I have been looking at the issue. There are two set of tests failing:

The easy one, in edward/util/random_variables, replace:

bij = tfb.Invert(tfb.SoftmaxCentered(event_ndims=1)) -> bij = tfb.Invert(tfb.SoftmaxCentered())

This because the corresponding signature in tensorflow.contrib.distributions changed in the recent versions.

As for the other one, as @burnpanck pointed out, it's an issue with copy and recursive graphs (e.g. tf.scan(lambda a, x: a + x, tf.constant([1.0, 2.0, 3.0]))). I am trying to find a workaround, as the current logic to handle these cases doesn't seem to work anymore.

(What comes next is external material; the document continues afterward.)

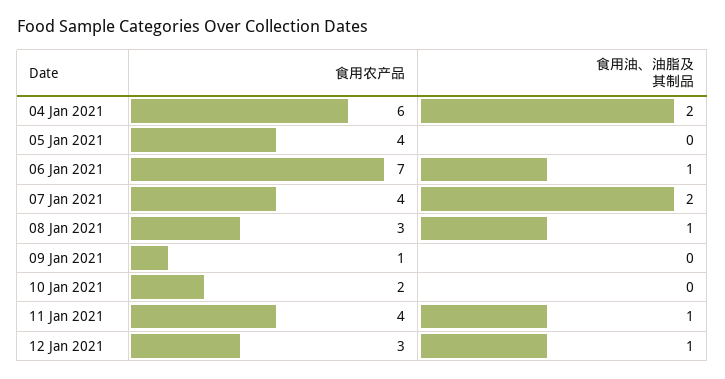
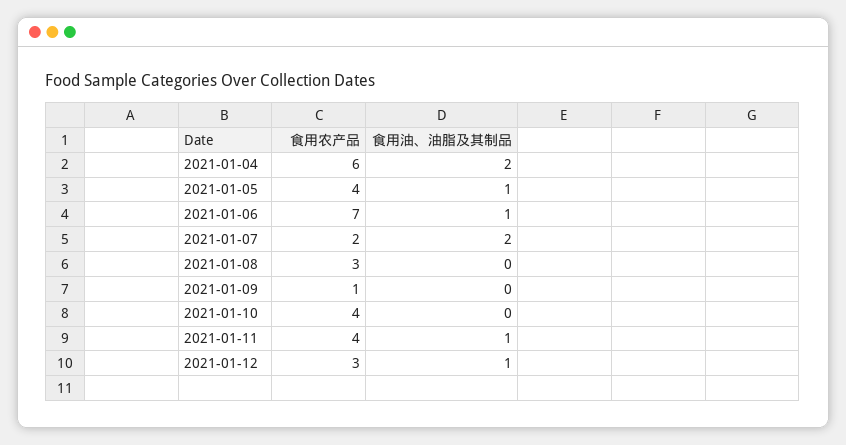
食用油、油脂及其制品, 05 Jan 2021: 0 -> 1
食用农产品, 07 Jan 2021: 4 -> 2
食用油、油脂及其制品, 08 Jan 2021: 1 -> 0
食用农产品, 10 Jan 2021: 2 -> 4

diego-ardila-alvarez commented 5 years ago

@dustinvtran Would it make sense to refactor ed.copy to use contrib.graph_editor? https://www.tensorflow.org/api_guides/python/contrib.graph_editor

I believe the current implementation was possibly based on something like:

https://github.com/tensorflow/tensorflow/blob/r1.2/tensorflow/contrib/copy_graph/python/util/copy_elements.py

...Modified to support swapping and recursive graph definitions. However, it also makes edward very dependent on the inner workings of tensorflow.

At the moment the implementation is not working with recent tf versions, as the workaround for recursive graphs (defining inputs/outputs after the creation of the operation) conflicts with some recent changes. With contrib.graph_editor things might become more stable, though online editions are not possible. I have just started to use edward, so I don't know if this is too much of a restriction.